Well I bit the bullet and purchased a Logitech Harmony One remote yesterday. It has a great feel and weight to it and the touchscreen is nice and responsive. I programmed it to pretty much control all the components in my HT system (including the Marantz AV unit) and it works perfectly!


----------



## 1canuck2 (Jul 14, 2009)

I was faced with the same decision and also went with the Harmony One. I currently own a 670. There were a few reasons for this:

Price; the 1000 looks wonderful, but it ain't cheap.
WAF; the 1000 looks cool, but it would be more daunting to my wife I believe, whereas the H1 is "familiar/traditional".
"Sturdiness"; this is not based on any real research, but the 1000 looks easier to drop and easier to break, whereas the One is a pretty traditional remote (that I can likely slip into my cup holder when I am not using it).

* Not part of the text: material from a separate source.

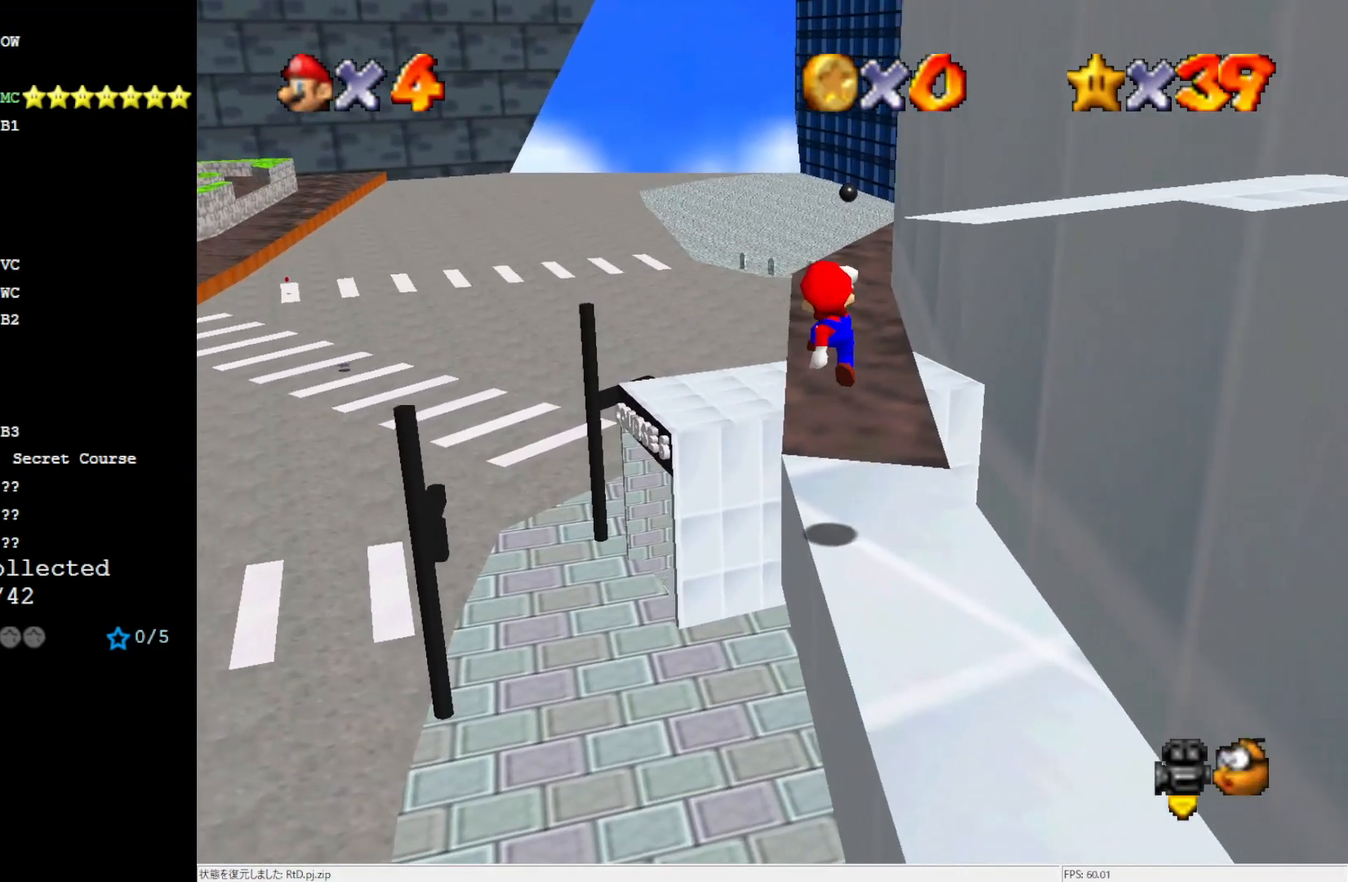
{"buttons": [], "left_stick": "center", "events": [[100, "left_stick", "center"], [217, "DPAD_RIGHT", "down"], [333, "DPAD_RIGHT", "up"]]}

So I ordered it. Haven't got it yet, but should be picking it up today.


----------



## Tommy (Apr 20, 2006)

The 1100 model actually fixes all the mistakes/bugs reported in the 1000 model. The Harmony One has many good reports but doesnt have RF capabilities.


----------



## 1canuck2 (Jul 14, 2009)

Bah! I just got my Harmony Remote and the base will not charge the remote. I plug the cord into the base, plug it into the wall and there's supposed to be a glowy white lite on the base to indicate it has power. Mine has no light 

I've tried multiple outlets so that's not the issue. I have tried reseating the power connector and cannot make the LED come on.

Not happy


----------



## Tommy (Apr 20, 2006)

Trying taking the battery out and putting it back in; just to ensure it is making full contact.


----------



## 1canuck2 (Jul 14, 2009)

Hey,

Thanks for the reply/suggestion. I tried that and it made no difference. I am pretty certain the issue is with the base. The remote itself turns on (from the partial charge in the battery), but when I put it on the base - nothing.

Can someone who owns the One confirm, does the light on the base glow ALL the time, or only when the remote is docked?


----------



## 1canuck2 (Jul 14, 2009)

Well, I RMAed the One and got a cross-shipped new replacement. It all works good now. The light does indeed glow whether or not the remote is docked (but you can switch it off with a switch under the base).

The remote itself is very nice, feel better than my old 670. I haven't had a huge chance to play with it though because my HT is not yet set up...


----------